The new ‘Golden Girls’
With her husband and senior loan officer Mike, Meredith Stowers leads the largest ADU lending team in California for loanDepot. And there’s something she’s been seeing: Increasing numbers of women banding together for shared living in their later years.
“We’ve seen a rise of something called tenants in common,” Stowers said. “And that’s best described by ‘The Golden Girls’ … where women friends at or near retirement go in on a home together and own a percentage.”
With their retirement accounts perhaps pummeled by the Great Recession of 2008 and facing renewed fissure challenges due to the coronavirus pandemic, middle-aged to older women are becoming ever-more resourceful about housing and turning to ADUs to do it.
In over 650 home consultations for her company, Bigelow’s also seen the female customers, typically over 60, many of them single, and many of them long-time homeowners without much cash or savings.
In a way, it’s the perfect sort of person to build an ADU, someone who can pull equity out of their home to finance a conversion project for their garage or basement and then pay off the loan and have plenty of money left over from renting out the unit. Stowers has these kinds of clients as well.
“I see a lot of young Baby Boomers, especially women, who have very little retirement savings but have their home almost paid off,” Stowers said. “And I have several who are building ADUs to add rental income that will basically serve as their retirement fund.”
It’s the same story for the older women Bigelow works with, independent ladies who didn’t want to just have to rely on Social Security checks to make ends meet in retirement.
“They were building these ADUs to ensure that they had financial stability in retirement,” Bigelow said. “And I thought that was just so fascinating, that we were just kind of meeting all these badass women that were just like, ‘Yeah, I’m going to figure this out. I’ve never done anything like this before.’”
ADUs help women in other ways as well. Stowers noted a woman of color in Los Angeles who recently purchased her first home “and has four renters to cover every room and is now adding a garage conversion ADU to add rental space.” Bigelow spoke of a woman whose husband had Parkinson’s disease who developed an ADU for her husband and his caretaker to live in.
Other groups, though, are still waiting on the promise of ADUs.
Creating more ADUs for low-income, working class, and people of color
On Feb. 27, Lin Chin stood in front of a room of 50 or 100 people in Belmont, about 20 minutes south of San Francisco, announcing a new ADU program.
Chin, who serves as a project manager for the Hello Housing, a Bay Area non-profit affordable housing organization, kicked off plans that day to provide free project management to build at least 16 ADUs in four nearby pilot jurisdictions: unincorporated San Mateo County and the cities of East Palo Alto, Redwood City, and Pacifica.
And then COVID-19 promptly shut down businesses around the state, forcing Hello Housing to extend the deadline for its program. It hopes to make its 16 selections in September, with a construction complete date undecided as of this juncture.

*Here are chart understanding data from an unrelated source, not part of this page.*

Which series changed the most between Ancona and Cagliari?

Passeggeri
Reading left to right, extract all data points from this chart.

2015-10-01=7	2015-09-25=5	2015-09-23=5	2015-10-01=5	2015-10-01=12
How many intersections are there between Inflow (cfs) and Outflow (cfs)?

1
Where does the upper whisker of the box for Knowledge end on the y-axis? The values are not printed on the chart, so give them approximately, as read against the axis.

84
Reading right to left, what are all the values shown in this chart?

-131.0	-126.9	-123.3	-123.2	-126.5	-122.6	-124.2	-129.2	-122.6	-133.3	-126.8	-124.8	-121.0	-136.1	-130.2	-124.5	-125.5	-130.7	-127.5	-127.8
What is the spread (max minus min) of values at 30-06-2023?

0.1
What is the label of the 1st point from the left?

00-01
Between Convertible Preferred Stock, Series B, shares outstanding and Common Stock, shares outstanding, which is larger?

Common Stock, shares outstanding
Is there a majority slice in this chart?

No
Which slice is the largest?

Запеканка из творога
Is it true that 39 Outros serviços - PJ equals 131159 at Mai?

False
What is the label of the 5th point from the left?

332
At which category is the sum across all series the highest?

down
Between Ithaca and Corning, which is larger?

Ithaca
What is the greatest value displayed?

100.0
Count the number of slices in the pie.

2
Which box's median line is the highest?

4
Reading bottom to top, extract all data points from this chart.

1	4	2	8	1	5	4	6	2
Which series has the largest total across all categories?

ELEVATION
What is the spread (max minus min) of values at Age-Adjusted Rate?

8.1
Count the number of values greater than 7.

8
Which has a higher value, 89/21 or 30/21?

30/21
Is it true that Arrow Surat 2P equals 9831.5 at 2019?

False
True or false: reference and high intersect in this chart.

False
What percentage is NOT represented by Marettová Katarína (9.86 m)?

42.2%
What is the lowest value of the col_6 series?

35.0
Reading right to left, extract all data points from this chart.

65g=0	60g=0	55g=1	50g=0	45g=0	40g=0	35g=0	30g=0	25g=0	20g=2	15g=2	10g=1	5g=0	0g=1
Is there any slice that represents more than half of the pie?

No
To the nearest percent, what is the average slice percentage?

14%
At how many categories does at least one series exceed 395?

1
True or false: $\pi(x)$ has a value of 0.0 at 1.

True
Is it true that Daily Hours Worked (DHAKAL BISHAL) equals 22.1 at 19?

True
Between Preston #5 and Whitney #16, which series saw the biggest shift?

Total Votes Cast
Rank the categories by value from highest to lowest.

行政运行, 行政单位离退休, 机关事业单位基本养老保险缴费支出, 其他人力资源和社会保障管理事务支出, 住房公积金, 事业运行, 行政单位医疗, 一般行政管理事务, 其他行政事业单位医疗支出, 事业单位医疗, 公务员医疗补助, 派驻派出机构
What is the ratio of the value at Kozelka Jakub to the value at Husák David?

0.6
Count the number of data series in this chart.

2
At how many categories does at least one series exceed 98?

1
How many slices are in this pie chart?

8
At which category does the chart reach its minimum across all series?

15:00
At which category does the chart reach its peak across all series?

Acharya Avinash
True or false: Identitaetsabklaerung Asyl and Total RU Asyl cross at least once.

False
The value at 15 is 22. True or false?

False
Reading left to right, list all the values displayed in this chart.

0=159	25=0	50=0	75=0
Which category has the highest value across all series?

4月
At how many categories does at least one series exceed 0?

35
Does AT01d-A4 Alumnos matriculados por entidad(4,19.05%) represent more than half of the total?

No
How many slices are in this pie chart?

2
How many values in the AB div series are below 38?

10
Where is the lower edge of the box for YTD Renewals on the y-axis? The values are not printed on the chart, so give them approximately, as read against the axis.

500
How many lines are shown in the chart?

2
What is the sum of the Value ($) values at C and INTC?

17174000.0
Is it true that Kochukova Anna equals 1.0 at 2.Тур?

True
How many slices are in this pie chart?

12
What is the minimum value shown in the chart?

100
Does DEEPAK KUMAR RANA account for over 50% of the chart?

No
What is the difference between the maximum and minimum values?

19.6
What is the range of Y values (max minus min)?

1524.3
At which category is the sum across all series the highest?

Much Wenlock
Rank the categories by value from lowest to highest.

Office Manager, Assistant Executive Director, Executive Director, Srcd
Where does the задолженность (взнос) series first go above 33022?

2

It’s just the latest challenge for anyone without ample cash reserves or equity to build an ADU.
Aside from the pandemic, scant downpayment assistance and financing restrictions through most loan programs hamper ADU construction as well for lower-income groups.
“Who we’re seeing building ADUs right now is either people who have equity or people who are middle class or upper middle class,” Bigelow said. “I think that when financing shifts and you’re able to qualify for the loan off of future potential rental income, it’s going to open up ADUs to a whole another segment of the population that really doesn’t have that available to them right now.”
It’s a demographic that would seemingly welcome ADUs.
“I think ADUs jibe perfectly culturally with most people of color,” Stowers said. “I live 20 minutes north of Mexico. ADUs are what families are used to already living together. But many families are seeing issues across the board of income and a downpayment.”
She added, “It’s a struggle to live in California for anybody. So partnering together on a property with an ADU makes a lot of sense in low-income communities.”